**Exercise details**: Copy exactly the lines that run from the one containing "(68, 281) none" through the end of the entries, both ends included.

====== Information supplied

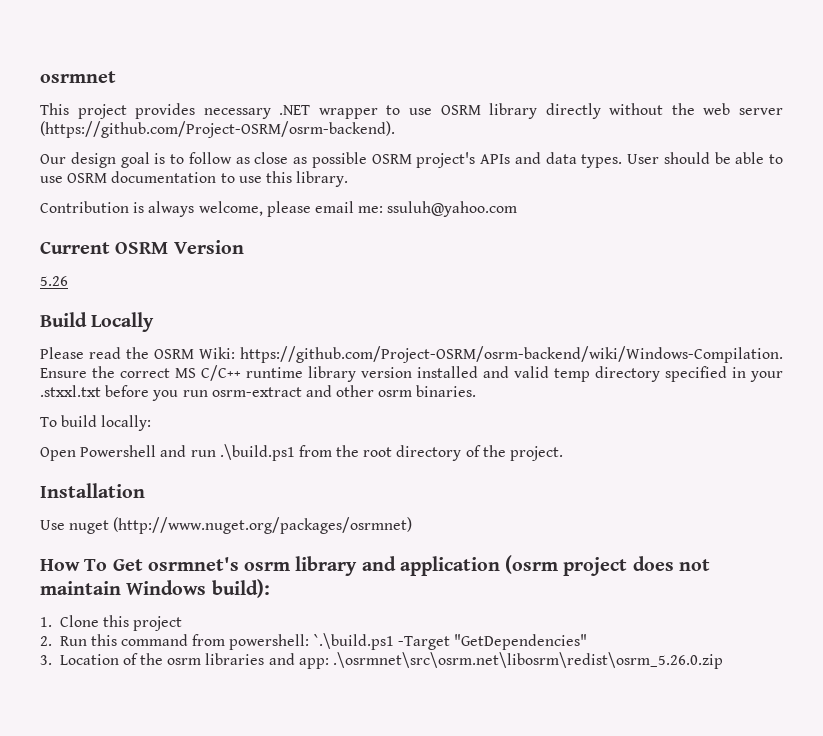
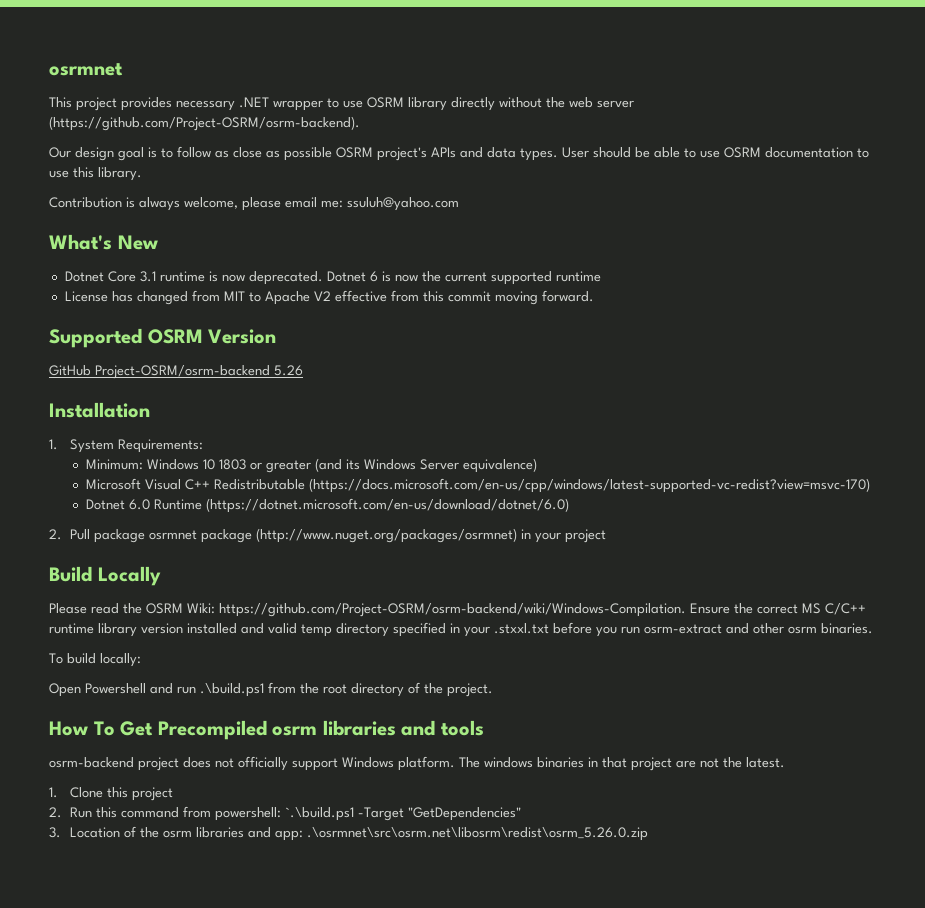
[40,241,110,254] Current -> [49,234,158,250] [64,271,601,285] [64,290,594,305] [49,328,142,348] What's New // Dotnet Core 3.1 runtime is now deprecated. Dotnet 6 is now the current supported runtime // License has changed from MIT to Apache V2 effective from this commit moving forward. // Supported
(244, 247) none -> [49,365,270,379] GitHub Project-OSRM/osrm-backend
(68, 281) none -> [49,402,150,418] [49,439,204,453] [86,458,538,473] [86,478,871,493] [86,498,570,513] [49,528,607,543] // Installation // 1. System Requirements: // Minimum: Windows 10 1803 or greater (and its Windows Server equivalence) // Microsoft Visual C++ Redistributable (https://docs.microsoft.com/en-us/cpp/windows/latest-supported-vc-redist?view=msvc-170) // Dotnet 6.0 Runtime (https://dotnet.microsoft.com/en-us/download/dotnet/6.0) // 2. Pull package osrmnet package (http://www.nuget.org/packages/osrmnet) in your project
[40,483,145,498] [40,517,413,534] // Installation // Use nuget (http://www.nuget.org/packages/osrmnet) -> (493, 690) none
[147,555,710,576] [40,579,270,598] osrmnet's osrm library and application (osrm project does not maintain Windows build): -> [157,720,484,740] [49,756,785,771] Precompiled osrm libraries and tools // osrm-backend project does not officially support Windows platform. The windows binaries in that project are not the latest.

============

**Answer space**:
(68, 281) none -> [49,402,150,418] [49,439,204,453] [86,458,538,473] [86,478,871,493] [86,498,570,513] [49,528,607,543] // Installation // 1. System Requirements: // Minimum: Windows 10 1803 or greater (and its Windows Server equivalence) // Microsoft Visual C++ Redistributable (https://docs.microsoft.com/en-us/cpp/windows/latest-supported-vc-redist?view=msvc-170) // Dotnet 6.0 Runtime (https://dotnet.microsoft.com/en-us/download/dotnet/6.0) // 2. Pull package osrmnet package (http://www.nuget.org/packages/osrmnet) in your project
[40,483,145,498] [40,517,413,534] // Installation // Use nuget (http://www.nuget.org/packages/osrmnet) -> (493, 690) none
[147,555,710,576] [40,579,270,598] osrmnet's osrm library and application (osrm project does not maintain Windows build): -> [157,720,484,740] [49,756,785,771] Precompiled osrm libraries and tools // osrm-backend project does not officially support Windows platform. The windows binaries in that project are not the latest.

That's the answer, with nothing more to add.